------ Material supplied

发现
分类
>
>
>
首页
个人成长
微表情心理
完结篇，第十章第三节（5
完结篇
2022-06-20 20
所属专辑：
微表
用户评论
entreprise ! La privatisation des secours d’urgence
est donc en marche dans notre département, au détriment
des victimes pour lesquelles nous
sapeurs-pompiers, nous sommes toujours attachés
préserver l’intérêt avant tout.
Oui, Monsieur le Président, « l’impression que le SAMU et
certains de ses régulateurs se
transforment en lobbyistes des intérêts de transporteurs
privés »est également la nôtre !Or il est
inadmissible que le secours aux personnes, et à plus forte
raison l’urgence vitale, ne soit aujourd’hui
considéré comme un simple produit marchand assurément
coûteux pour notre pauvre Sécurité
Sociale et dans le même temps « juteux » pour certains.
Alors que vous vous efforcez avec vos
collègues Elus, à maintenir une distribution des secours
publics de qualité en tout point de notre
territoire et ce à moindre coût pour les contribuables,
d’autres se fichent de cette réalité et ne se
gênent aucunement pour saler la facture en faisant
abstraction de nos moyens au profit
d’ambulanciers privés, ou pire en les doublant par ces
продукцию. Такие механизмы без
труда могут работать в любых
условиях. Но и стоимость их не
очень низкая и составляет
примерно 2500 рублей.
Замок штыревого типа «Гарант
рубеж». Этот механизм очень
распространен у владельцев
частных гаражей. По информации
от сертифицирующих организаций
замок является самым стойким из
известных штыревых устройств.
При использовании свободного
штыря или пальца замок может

------------

**What the exercise asks**
Please count the lines of the records above that contain the word "dans", and give only the number.

**Output for this task**
2